ジョージア州アトランタ都市圏の都市高速鉄道などを運行するマルタ(Metropolitan Atlanta Rapid Transit Authority: MARTA)は、1月12日に行われた会見(State of Marta 2022)の中で、2023年以降にレッド、ゴールド、ブルー、グリーンラインで運行開始予定の新型車両「CQ400形」のデザインを公表しました。CQ400形の車両デザインについては、利用者の意見を反映させるためのデザイン総選挙が昨年に実施されていました。
その結果インテリアについては、デジタルディスプレイの設置による車内案内表示の充実を求める意見が最も多く、それらを反映したものとなりました。またエクステリアデザインについては、マルタが示した4案の中からミニマリスト(Minimalist)案が選ばれたようです。なおCQ400形は、スイスのシュタッドラー・レール(Stadler Rail AG)によって合計254両が製造される予定です。
デザイン総選挙で示されたエクステリアデザイン4案
デザイン総選挙では、マルタのロゴカラーであるブルー、オレンジ、イエローをミニマリスト(Minimalist)、フローイングリボン(Flowing Ribbon)、ネイバーフッド(Neighborhoods)、トラックス(Tracks)の4つのコンセプトでアレンジしたデザイン案が示されました。選考結果はミニマリストとなりました。
インテリアのデザイン募集についてはこちらから。
Source: Marta
エクステリア
前面デザインの最大の特徴は、運行するラインカラーに合わせて変化するLEDライトが装着されている点です。これにより、利用者は一目でどの路線の電車かを見分けることができるようになります。
ただ気になる点は、トンネル内でのLEDの視認性は良さそうですが、日中の地上区間を走行中はどうなるでしょうか。
かなりインパクトのあるブラックフェースですね。大胆にも前面中央にもってきたマルタのロゴがなかなかカッコいいです。
尾灯点灯中はマルタのロゴも赤色に変化するようです。
当初公開されていたイメージは普通の地下鉄車両のイメージでしたが、地下鉄車両としてはめずらしい流線型の前面デザインに変えてきたところに、シュタッドラーの意気込みが感じられます。
当初公開されていたCQ400形車両のデザインについてはこちらから。
車体側面のカラーリングはミニマリスト案が採用されたため、非常にシンプルにまとまっています。
各ドアの上にもラインカラーを表示するLEDライトが設置されています。
インテリア
車内レイアウト
車内レイアウトは、基本はクロスシートとロングシートが採用されます。ちなみに、上のイメージのクロスシートとロングシートが隣り合ったシートレイアウトは、LAメトロの新型地下鉄車両「HR4000」でも採用されています。
こちらはロングシート部分です。
車端部はオープンエリアとなるようです。
アメリカの地下鉄車両では珍しく車両間貫通路(Open Gangway)も設けられます。なお、車両間貫通路はニューヨークの新型車両「R211」でも導入される予定です。

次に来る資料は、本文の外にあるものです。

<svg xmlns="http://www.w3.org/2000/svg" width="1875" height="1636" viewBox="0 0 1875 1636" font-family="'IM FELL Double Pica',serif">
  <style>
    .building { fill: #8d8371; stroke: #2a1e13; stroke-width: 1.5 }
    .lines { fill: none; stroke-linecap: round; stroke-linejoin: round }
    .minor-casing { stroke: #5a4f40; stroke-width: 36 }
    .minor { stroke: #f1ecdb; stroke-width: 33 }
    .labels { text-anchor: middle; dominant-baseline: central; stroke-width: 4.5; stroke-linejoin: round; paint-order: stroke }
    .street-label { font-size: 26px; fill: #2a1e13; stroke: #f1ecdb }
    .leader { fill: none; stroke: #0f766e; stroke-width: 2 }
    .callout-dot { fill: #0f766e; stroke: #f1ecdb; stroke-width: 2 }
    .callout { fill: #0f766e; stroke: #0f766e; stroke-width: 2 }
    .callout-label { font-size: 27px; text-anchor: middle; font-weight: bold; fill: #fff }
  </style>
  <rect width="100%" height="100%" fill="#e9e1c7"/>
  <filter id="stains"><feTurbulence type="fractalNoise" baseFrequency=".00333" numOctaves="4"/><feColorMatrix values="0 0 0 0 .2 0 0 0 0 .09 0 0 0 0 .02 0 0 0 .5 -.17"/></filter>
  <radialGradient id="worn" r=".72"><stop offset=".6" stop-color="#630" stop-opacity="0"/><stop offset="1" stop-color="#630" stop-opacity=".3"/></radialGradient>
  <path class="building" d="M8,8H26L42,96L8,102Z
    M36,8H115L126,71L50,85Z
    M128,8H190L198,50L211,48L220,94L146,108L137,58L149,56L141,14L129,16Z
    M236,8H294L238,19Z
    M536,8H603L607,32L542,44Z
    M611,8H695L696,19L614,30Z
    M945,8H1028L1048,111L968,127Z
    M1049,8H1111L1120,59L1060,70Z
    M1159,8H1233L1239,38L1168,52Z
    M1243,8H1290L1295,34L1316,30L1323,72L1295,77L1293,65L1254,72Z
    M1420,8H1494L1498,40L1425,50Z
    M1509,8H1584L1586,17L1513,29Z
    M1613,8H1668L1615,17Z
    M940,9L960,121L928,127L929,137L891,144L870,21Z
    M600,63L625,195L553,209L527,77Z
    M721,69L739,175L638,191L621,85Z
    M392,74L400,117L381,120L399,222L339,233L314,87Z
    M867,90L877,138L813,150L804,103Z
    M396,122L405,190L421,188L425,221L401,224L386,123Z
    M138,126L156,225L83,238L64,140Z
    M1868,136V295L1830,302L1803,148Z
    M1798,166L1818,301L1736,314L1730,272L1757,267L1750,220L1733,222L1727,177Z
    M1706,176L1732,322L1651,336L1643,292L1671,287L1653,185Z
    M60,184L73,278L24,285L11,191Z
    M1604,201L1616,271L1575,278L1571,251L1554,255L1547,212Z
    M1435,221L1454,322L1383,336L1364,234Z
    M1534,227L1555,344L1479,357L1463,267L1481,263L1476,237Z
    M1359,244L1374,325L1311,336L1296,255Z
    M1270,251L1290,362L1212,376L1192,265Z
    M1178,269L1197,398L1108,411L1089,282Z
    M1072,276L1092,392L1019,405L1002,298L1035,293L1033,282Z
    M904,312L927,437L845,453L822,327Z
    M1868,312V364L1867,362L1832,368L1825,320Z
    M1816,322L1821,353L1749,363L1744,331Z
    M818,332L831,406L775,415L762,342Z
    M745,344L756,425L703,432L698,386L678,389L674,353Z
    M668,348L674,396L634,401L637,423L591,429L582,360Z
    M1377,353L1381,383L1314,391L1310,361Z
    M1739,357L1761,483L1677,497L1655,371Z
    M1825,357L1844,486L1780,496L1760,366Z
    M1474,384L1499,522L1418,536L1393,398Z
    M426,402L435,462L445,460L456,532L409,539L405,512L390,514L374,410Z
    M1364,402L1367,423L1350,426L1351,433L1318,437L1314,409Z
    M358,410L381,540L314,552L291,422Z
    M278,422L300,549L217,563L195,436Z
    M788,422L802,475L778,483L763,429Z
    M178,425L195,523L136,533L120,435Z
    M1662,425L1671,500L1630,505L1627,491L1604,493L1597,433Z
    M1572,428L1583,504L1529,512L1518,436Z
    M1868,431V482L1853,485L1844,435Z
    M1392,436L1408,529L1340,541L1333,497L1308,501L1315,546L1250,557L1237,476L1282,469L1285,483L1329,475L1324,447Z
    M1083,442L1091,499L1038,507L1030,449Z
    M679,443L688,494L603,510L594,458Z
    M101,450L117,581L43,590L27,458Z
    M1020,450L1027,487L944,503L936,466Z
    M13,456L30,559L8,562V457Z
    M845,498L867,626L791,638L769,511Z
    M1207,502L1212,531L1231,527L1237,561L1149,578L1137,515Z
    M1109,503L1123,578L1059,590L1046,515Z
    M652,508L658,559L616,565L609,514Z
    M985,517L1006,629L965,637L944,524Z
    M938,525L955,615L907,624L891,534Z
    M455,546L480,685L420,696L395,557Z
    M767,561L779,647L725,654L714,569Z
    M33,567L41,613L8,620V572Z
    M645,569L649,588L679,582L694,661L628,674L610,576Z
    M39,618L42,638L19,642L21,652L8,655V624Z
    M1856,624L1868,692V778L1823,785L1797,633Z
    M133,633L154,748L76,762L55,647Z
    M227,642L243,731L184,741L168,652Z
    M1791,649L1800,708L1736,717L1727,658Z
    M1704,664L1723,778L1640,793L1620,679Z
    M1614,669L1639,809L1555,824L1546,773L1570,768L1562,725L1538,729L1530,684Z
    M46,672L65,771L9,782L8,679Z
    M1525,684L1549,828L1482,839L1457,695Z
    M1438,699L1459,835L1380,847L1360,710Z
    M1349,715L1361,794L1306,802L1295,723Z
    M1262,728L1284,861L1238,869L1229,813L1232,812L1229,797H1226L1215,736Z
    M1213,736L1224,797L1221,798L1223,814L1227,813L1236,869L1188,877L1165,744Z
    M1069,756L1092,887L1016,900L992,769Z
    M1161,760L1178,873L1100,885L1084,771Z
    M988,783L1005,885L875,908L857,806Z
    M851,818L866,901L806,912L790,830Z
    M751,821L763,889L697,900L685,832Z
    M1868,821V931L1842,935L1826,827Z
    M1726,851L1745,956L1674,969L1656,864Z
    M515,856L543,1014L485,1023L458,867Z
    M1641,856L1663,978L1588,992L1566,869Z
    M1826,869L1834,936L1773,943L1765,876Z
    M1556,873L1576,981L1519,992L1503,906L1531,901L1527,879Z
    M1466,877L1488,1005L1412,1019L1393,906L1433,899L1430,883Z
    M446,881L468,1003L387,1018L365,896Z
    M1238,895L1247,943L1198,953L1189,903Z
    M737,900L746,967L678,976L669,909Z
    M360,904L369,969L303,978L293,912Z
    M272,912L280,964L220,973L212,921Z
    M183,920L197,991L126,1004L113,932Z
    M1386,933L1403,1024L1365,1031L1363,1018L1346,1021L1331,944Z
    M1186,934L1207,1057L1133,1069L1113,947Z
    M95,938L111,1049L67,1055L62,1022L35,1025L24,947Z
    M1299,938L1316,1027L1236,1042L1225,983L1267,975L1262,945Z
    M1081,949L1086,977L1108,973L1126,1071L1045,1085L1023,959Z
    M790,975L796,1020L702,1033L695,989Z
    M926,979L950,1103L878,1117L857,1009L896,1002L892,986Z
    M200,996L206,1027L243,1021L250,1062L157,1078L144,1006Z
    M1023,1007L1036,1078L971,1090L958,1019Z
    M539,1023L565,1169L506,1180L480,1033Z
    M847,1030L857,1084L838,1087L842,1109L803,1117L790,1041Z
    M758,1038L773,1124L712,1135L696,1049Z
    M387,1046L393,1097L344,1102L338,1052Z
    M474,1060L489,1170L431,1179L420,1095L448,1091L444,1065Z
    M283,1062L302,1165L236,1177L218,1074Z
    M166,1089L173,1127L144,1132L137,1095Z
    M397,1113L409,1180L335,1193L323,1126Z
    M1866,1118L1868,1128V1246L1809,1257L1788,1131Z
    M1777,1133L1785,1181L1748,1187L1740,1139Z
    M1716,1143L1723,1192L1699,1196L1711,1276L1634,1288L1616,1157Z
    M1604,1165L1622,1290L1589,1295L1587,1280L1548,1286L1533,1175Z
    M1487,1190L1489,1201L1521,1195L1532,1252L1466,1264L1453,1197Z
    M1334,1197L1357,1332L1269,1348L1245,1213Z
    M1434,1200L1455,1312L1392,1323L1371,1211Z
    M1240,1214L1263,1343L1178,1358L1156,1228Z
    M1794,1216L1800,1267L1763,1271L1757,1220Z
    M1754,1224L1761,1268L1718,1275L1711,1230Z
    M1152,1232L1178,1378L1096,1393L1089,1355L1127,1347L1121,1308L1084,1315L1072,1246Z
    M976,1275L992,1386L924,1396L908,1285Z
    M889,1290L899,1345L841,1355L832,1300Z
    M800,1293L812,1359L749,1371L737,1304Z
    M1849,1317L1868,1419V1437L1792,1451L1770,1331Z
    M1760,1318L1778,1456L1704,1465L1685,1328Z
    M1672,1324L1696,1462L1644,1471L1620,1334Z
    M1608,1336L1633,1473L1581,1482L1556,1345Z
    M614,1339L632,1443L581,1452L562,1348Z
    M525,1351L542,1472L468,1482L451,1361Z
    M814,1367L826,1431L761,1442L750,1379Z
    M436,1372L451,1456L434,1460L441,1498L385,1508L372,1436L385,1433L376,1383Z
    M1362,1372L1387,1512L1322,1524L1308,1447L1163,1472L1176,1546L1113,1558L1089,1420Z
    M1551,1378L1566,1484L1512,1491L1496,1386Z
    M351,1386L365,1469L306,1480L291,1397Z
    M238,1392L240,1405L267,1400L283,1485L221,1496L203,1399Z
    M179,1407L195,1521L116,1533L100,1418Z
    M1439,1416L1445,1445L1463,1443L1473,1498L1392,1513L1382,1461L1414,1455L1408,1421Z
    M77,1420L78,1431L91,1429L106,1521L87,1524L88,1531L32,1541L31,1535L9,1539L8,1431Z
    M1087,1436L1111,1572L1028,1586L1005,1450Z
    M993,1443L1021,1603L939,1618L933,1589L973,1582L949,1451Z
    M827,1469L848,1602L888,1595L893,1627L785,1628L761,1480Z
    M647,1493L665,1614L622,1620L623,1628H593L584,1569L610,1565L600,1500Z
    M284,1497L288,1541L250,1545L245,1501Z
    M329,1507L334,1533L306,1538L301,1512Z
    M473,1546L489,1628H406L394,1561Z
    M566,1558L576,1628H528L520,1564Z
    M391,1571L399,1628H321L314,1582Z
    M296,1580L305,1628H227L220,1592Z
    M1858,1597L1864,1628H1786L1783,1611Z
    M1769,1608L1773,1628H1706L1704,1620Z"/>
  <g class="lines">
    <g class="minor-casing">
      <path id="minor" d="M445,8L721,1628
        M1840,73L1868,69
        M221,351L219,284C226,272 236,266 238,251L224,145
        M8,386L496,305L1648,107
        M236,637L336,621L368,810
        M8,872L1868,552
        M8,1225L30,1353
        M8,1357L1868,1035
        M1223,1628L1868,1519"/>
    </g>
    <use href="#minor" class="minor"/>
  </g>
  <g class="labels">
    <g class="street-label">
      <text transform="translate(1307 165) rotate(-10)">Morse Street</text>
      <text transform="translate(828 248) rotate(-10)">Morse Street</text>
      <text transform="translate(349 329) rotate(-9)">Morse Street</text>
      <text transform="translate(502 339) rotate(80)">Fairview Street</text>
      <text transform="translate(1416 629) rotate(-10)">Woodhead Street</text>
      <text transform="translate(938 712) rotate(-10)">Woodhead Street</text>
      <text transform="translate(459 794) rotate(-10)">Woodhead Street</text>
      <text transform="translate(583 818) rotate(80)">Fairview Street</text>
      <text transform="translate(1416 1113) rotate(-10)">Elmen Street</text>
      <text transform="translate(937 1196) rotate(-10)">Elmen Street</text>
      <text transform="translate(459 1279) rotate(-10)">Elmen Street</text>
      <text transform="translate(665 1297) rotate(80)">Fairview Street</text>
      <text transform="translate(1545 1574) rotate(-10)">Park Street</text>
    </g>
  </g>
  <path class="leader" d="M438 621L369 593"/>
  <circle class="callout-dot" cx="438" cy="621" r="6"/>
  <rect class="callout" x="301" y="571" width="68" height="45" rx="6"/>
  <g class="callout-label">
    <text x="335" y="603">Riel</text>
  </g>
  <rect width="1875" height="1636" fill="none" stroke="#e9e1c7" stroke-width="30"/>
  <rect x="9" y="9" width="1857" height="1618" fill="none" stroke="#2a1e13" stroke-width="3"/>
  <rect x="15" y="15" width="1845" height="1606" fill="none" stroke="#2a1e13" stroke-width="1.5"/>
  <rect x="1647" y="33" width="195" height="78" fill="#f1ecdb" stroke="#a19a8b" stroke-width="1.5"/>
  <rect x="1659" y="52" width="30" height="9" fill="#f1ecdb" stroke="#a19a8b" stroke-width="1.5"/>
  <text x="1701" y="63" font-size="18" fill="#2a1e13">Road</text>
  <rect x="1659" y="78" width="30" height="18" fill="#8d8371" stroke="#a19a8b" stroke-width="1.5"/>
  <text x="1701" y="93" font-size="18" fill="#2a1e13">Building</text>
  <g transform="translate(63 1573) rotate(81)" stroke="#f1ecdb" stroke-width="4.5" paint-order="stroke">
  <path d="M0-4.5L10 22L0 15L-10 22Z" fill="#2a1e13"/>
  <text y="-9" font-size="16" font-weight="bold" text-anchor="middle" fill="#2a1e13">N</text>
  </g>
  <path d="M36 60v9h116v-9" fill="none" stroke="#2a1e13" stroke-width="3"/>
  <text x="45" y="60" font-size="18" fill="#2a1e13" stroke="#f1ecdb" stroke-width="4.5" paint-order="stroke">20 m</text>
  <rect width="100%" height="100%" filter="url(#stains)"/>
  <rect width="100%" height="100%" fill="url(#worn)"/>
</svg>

車内照明はもちろんLEDです。天井の中央に設置されるLEDライン照明はめずらしい気がしますが、照度はどんな感じになるでしょうか。
車内情報案内ディスプレイ
利用者からの要望が最も多かった車内情報案内の充実のため、ドアの上には横長のLCD車内情報案内装置が設置されます。日本の最新型通勤電車と比較しても混色ない感じですね。
ドア上だけでなく、戸袋付近にも大型のディスプレイが設置されています。どういった使い分けをするのか気になるところです。
なかでも特に筆者が注目しているのは、このドア付近の仕切りに設置されるスクリーンです。ガラスサイネージと思われますがAGC製でしょうか?
充電設備
驚いたことに、ワイヤレス充電器が設置されます。
バリアフリー対応
車椅子スペースはドア横に設置され、スムーズに利用できるようになります。
自転車利用者にも配慮してバイクラックも設置されます。
空港利用者にとって重要な大型荷物スペースとしても利用可能なスペースも設置されます。